## Required action 1
In the abstract about women IT professionals in India, what method was adopted for the research?

## Given passage
________________

Sunrita Dhar-Bhattacharjee and Helen Richardson

The purpose of this paper is to investigate the situation of women working as information technology (IT) professionals in different regions of India within multi-national…

Abstract

Purpose

The purpose of this paper is to investigate the situation of women working as information technology (IT) professionals in different regions of India within multi-national enterprises (MNEs). The research is part of a cross-national study that compared gendered relations in the UK and Indian IT sectors. The complex roles that region, class and caste and gendered values and norms have in shaping women’s work and lives in India are discussed.

Design/methodology/approach

The cross-national research assumed common themes as part of a programme of in-depth interviewing and observations during site visits. The “safari method” was adopted with research conducted by a sole fieldworker with intimate knowledge of the languages and cultures of both India and the UK. The research considered intersectionality and difference and aimed to understand material structures and cultural meanings evident from the research process.

________________

## Data records
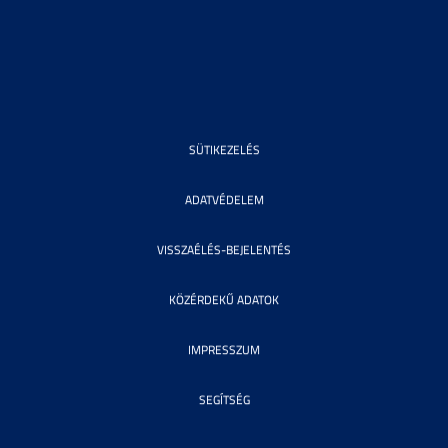
SÜTIKEZELÉS
ADATVÉDELEM
VISSZAÉLÉS-BEJELENTÉS
KÖZÉRDEKŰ ADATOK
IMPRESSZUM
SEGÍTSÉG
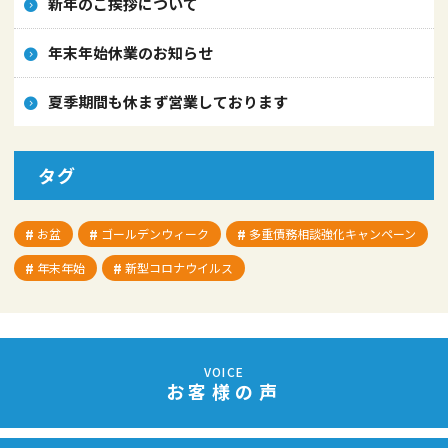
新年のご挨拶について
年末年始休業のお知らせ
夏季期間も休まず営業しております
タグ
お盆
ゴールデンウィーク
多重債務相談強化キャンペーン
年末年始
新型コロナウイルス
VOICE
お客様の声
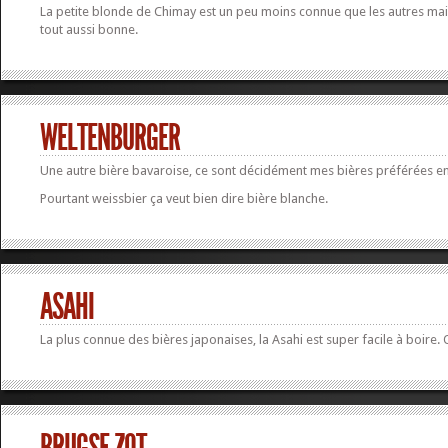
La petite blonde de Chimay est un peu moins connue que les autres mai
tout aussi bonne.
WELTENBURGER
Une autre bière bavaroise, ce sont décidément mes bières préférées en
Pourtant weissbier ça veut bien dire bière blanche.
ASAHI
La plus connue des bières japonaises, la Asahi est super facile à boire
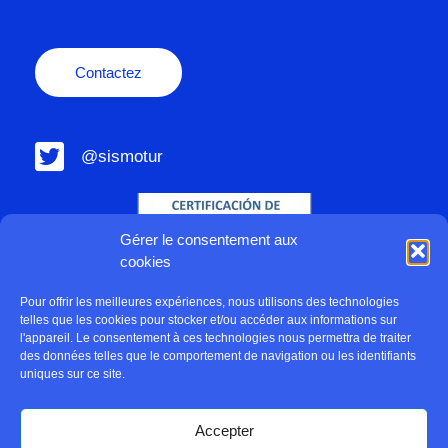
Contactez
@sismotur
Gérer le consentement aux
cookies
Pour offrir les meilleures expériences, nous utilisons des technologies
telles que les cookies pour stocker et/ou accéder aux informations sur
l'appareil. Le consentement à ces technologies nous permettra de traiter
des données telles que le comportement de navigation ou les identifiants
uniques sur ce site.
Accepter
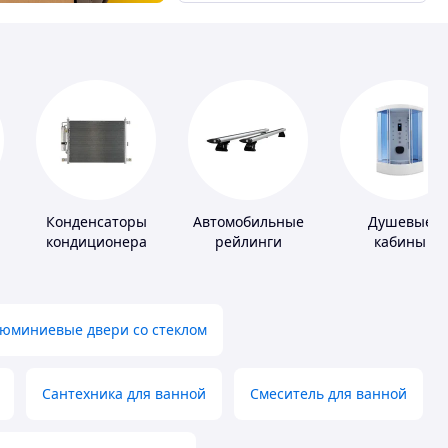
Конденсаторы
Автомобильные
Душевые
кондиционера
рейлинги
кабины
юминиевые двери со стеклом
Сантехника для ванной
Смеситель для ванной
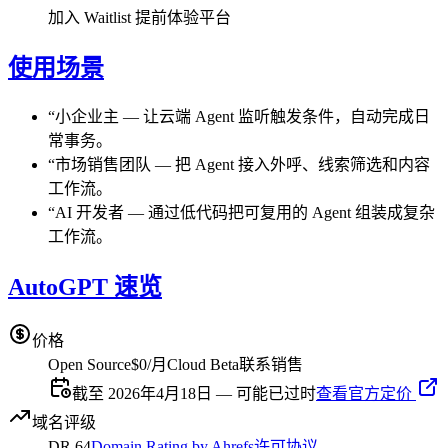
加入 Waitlist 提前体验平台
使用场景
“
小企业主
—
让云端 Agent 监听触发条件，自动完成日
常事务。
“
市场销售团队
—
把 Agent 接入外呼、线索筛选和内容
工作流。
“
AI 开发者
—
通过低代码把可复用的 Agent 组装成复杂
工作流。
AutoGPT 速览
价格
Open Source
$0/月
Cloud Beta
联系销售
截至 2026年4月18日 — 可能已过时
查看官方定价
域名评级
DR
64
Domain Rating by Ahrefs
许可协议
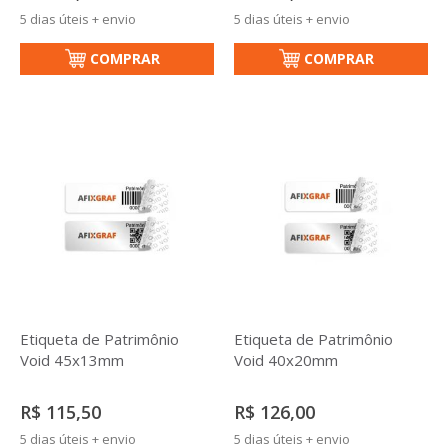
5 dias úteis + envio
5 dias úteis + envio
COMPRAR
COMPRAR
Etiqueta de Patrimônio
Etiqueta de Patrimônio
Void 45x13mm
Void 40x20mm
R$ 115,50
R$ 126,00
5 dias úteis + envio
5 dias úteis + envio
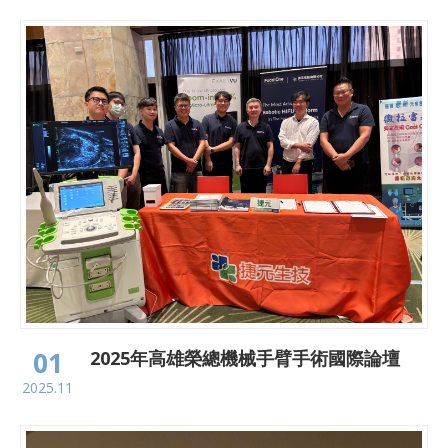
01
2025年高雄榮總機械手臂手術國際論壇
2025.11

________________

## Required action 2
Rewrite the records from their beginning through the line containing "Смеситель для ванной", replacing "Accepter" with "Accept" and leaving everything else unchanged. Omit the pictures from your answer.

## Reply 1
The "safari method"

## Reply 2
SÜTIKEZELÉS
ADATVÉDELEM
VISSZAÉLÉS-BEJELENTÉS
KÖZÉRDEKŰ ADATOK
IMPRESSZUM
SEGÍTSÉG
新年のご挨拶について
年末年始休業のお知らせ
夏季期間も休まず営業しております
タグ
お盆
ゴールデンウィーク
多重債務相談強化キャンペーン
年末年始
新型コロナウイルス
VOICE
お客様の声
La petite blonde de Chimay est un peu moins connue que les autres mai
tout aussi bonne.
WELTENBURGER
Une autre bière bavaroise, ce sont décidément mes bières préférées en
Pourtant weissbier ça veut bien dire bière blanche.
ASAHI
La plus connue des bières japonaises, la Asahi est super facile à boire
Contactez
@sismotur
Gérer le consentement aux
cookies
Pour offrir les meilleures expériences, nous utilisons des technologies
telles que les cookies pour stocker et/ou accéder aux informations sur
l'appareil. Le consentement à ces technologies nous permettra de traiter
des données telles que le comportement de navigation ou les identifiants
uniques sur ce site.
Accept
Конденсаторы
Автомобильные
Душевые
кондиционера
рейлинги
кабины
юминиевые двери со стеклом
Сантехника для ванной
Смеситель для ванной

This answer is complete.